Fatoumata Diané, diplômée en Sociologie : « vous savez, dans un premier temps, beaucoup choisissent les filières à cause de leurs amis, ils ne le choisissent pas parce qu’ils  peuvent le pratiquer dans la vie courante. Secundo, il n’y a pas de travail dans le pays et pour subvenir à leurs besoins, les jeunes précaires se lancent vite dans ce qui peut leur rapporter de l’argent pour se nourrir et nourrir leurs familles, car les parents sont beaucoup impatients, ils aiment trop faire la comparaison entre les enfants, et c’est ce qui pousse beaucoup d’autres jeunes aussi à se lancer dans un métier qu’ils n’aiment pas au profit de l’argent. Moi, je pratique ce que j’ai fait à l’université, je suis dans les activités de développement communautaire. Mais si je gagne une activité qui me rapporte beaucoup plus d’argent, je fonce hein, parce qu’il n’y a pas de boulot dans le pays et le pays est dur ».

Abdoulaye Djibril Diallo, diplômé en mathématique

Abdoulaye Djibril Diallo, diplômé en Mathématiques : « je pense que cela est dû au niveau de l’orientation des étudiants à l’université ou encore le taux de chômage dans le pays. Mais moi, personnellement, ce n’est pas parce que je n’aime pas ce que je fais, la seule raison est que j’étais passionné d’autres choses. J’aime bien ce que j’ai fait, mais j’étais passionné d’autres choses. Je me plais beaucoup dans un autre domaine que dans celui-ci, en fait. C’est vrai que je ne l’ai pas quitté parce que je le pratique. Je le pratique mais indirectement, j’ai beaucoup préféré ma passion : infographie, montage, tout. C’est juste je ne fais pas la comptabilité, l’enseignement mais je suis un peu dedans. Ce que j’ai fait à l’université, ce sont les maths appliquées. Et maintenant que j’ai fini les études, en tant que passionné de l’infographie, montage, tout ce qui est réalisation, qui est un domaine mathématique, mais spécifique, contrairement au domaine que j’ai fait, qui est généraliste, c’est pourquoi j’ai dit que je le pratique mais indirectement ».

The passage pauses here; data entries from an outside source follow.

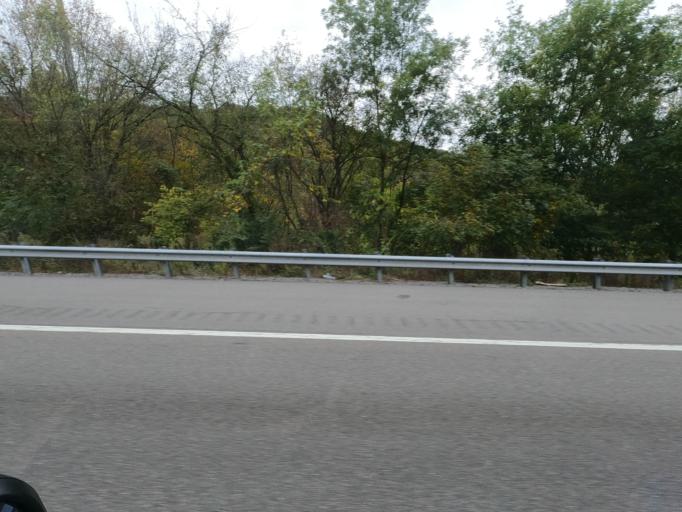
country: US
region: Tennessee
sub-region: Sullivan County
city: Colonial Heights
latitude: 36.4940
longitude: -82.5563
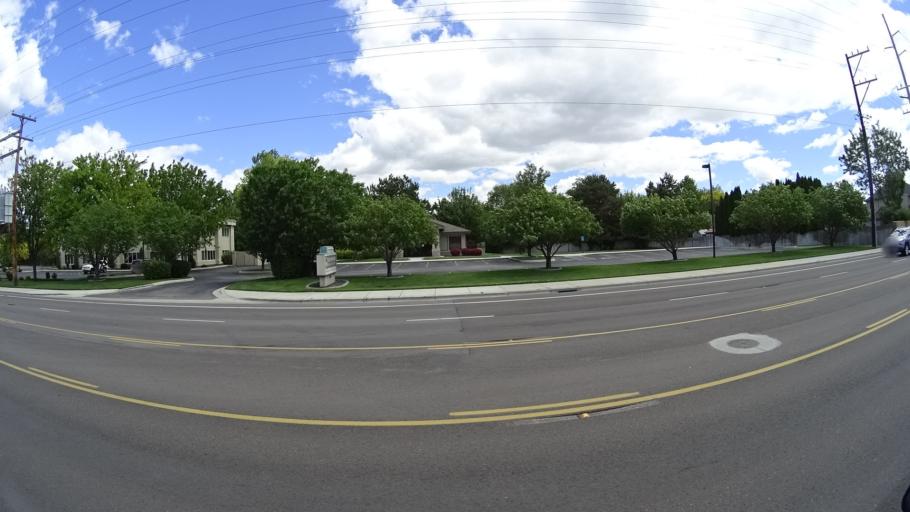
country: US
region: Idaho
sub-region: Ada County
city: Eagle
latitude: 43.6469
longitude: -116.3345
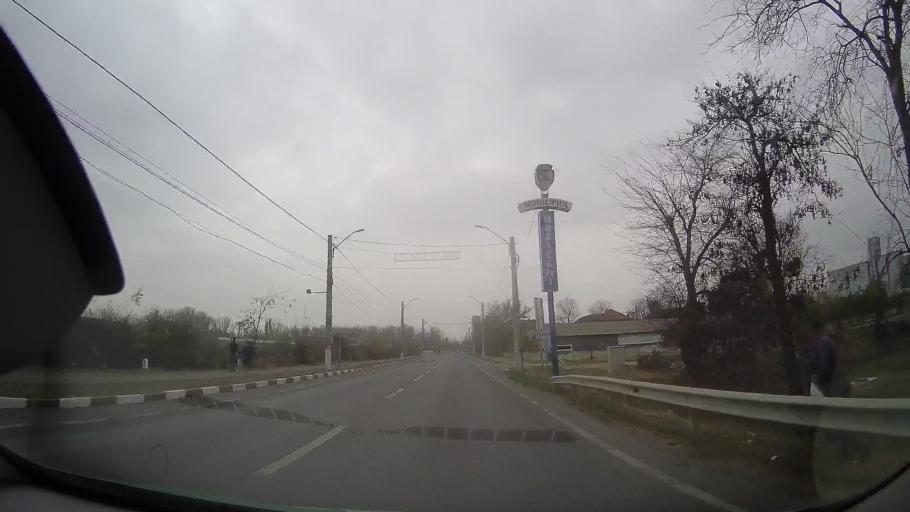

Alpha Barry, diplômé en linguistique

Alpha Barry, diplômé en Linguistique : « moi, je voulais faire du journalisme depuis. C’était mon rêve ; mais quand j’ai eu mon bac, je n’avais pas une moyenne qui pouvait me permettre de faire l’école de journalisme. Donc, je suis parti à Sonfonia où j’ai étudié la Linguistique. Le problème est que quand tu finis les études ici dans notre pays, tu verras que ce que tu as fait à l’université n’est pas adapté à la réalité du terrain et d’ailleurs, c’est ce qui amène beaucoup de jeunes à faire autre chose que de perdre leur temps. Je pense que tout intellectuel doit apprendre à saisir des opportunités et avoir un grand esprit d’adaptation. Ce n’est pas parce qu’on a obtenu une licence en Banques et Finances par exemple qu’on est obligé de travailler éternellement dans le domaine des banques. Tu peux étudier aujourd’hui la linguistique à l’université et finir journaliste quelques années plus tard, comme dans mon cas ».